**DOCUMENT SECTION:**
--- Start ---
Re: Bleeding edge branch ?

Posted by Siyuan Hua <si...@datatorrent.com>.
Ok, whether branches or forks. I still think we should have at least some
materialized version of malhar/core for the big influencer like java,
hadoop or even kafka. Java 8, for example, is actually not new.  We don't
have to be aggressive to try out new features from those right now. But we
can at least have some CI run build/test periodically and make sure our
current code is future-prove and avoid some future-deprecated code when we
add new features. Also if people ask for it, we can have a link to point
them to.  BTW, High-level API can definitely benefit from java 8.  :)

Regards,
Siyuan

On Wed, Jul 20, 2016 at 8:30 AM, Sandesh Hegde <sa...@datatorrent.com>
wrote:

> Our current model of supporting the oldest supported Hadoop, penalizes the
> users of latest Hadoop versions by favoring the slow movers.
> Also, we won't benefit from the increased maturity of the Hadoop platform,
> as we will be working on the many years old version of Hadoop.
> We also need to incentivize our customers to upgrade their Hadoop version,
> by making use of new features.
>
> My vote goes to start the work on the Hadoop 2.6 ( or any other version )
> in a different branch, without waiting for the EOL policies.
>
> On Tue, Jul 12, 2016 at 1:16 AM Thomas Weise <th...@datatorrent.com>
> wrote:
>
> > -0
> >
> > I read the thread twice, it is not clear to me what benefit Apex users
> > derive from this exercise. A branch normally contains development work
> that
> > is eventually brought back to the main line and into a release. Here, the
> > suggestion seems to be an open ended effort to play with latest tech,
> isn't
> > that something anyone (including a group of folks) can do in a fork. I
> > don't see value in a permanent branch for that, who is going to maintain
> > such code and who will ever use it?
> >
> > There was a point that we can find out about potential problems with
> later
> > versions. The way to find such issues is to take the releases and run
> them
> > on these later versions (that's what users do), not by changing the code!
> >
> > Regarding Java version: Our users don't use Apex in a vacuum. Please
> have a
> > look at ASF Hadoop and the distros EOL policies. That will answer the
> > question what Java version is appropriate. I would be surprised if
> > something that works on Java 7 falls flat on the face with Java 8 as a
> lot
> > of diligence goes into backward compatibility. Again the way to tests
> this
> > is to run verification with existing Apex releases on Java 8 based stack.
> >
> > Regarding Hadoop version: This has been discussed off record several
> times
> > and there are actual JIRA tickets marked accordingly so that the work is
> > done when we move. It is a separate discussion, no need to mix Java
> > versions and branching with it. I agree with what David said, if someone
> > can show that we can move up to 2.6 based on EOL policies and what known
> > Apex users have in production, then we should work on that upgrade. The
> way
> > I imagine it would work is that we have a Hadoop-2.6 (or whatever
> version)
--- End ---
**YOUR TASK:** Repeat the part of the branch discussion thread that runs from "On Wed, Jul" up to and including "the EOL policies.".

**DATASET CONTENT:**
--- Start ---
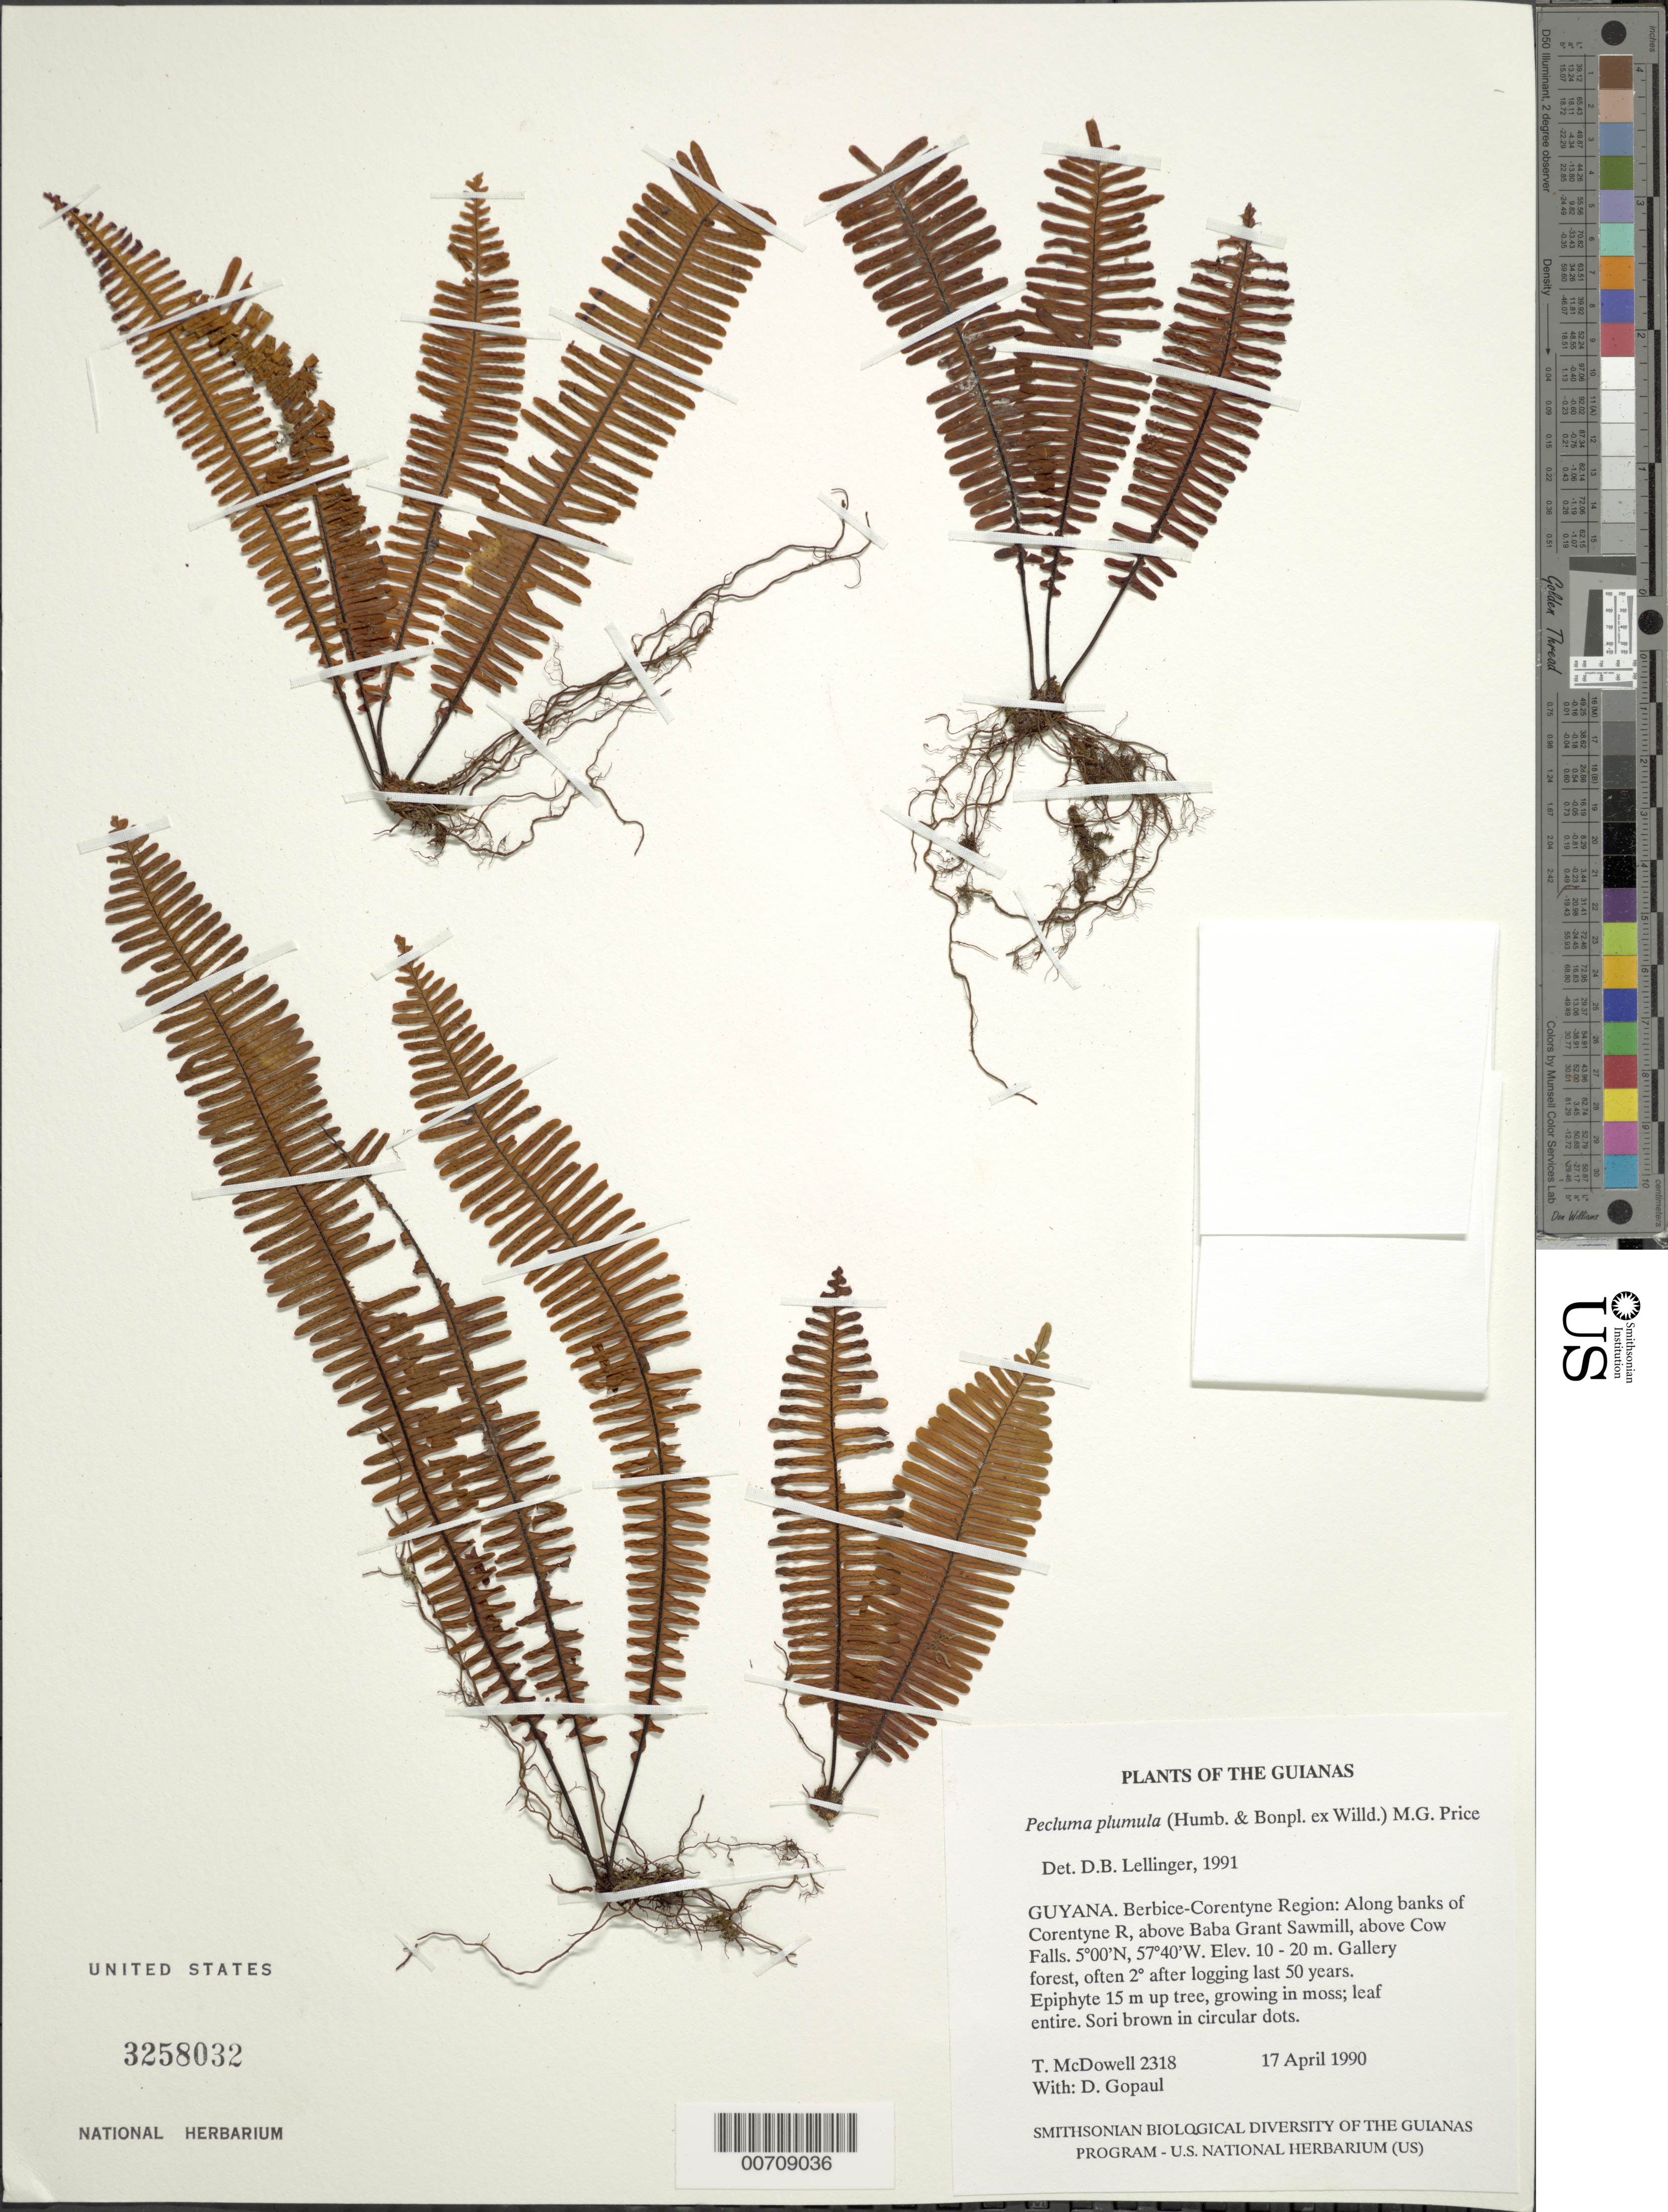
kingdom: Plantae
--- End ---
**CORRECT OUTPUT:**
On Wed, Jul 20, 2016 at 8:30 AM, Sandesh Hegde <sa...@datatorrent.com>
wrote:

> Our current model of supporting the oldest supported Hadoop, penalizes the
> users of latest Hadoop versions by favoring the slow movers.
> Also, we won't benefit from the increased maturity of the Hadoop platform,
> as we will be working on the many years old version of Hadoop.
> We also need to incentivize our customers to upgrade their Hadoop version,
> by making use of new features.
>
> My vote goes to start the work on the Hadoop 2.6 ( or any other version )
> in a different branch, without waiting for the EOL policies.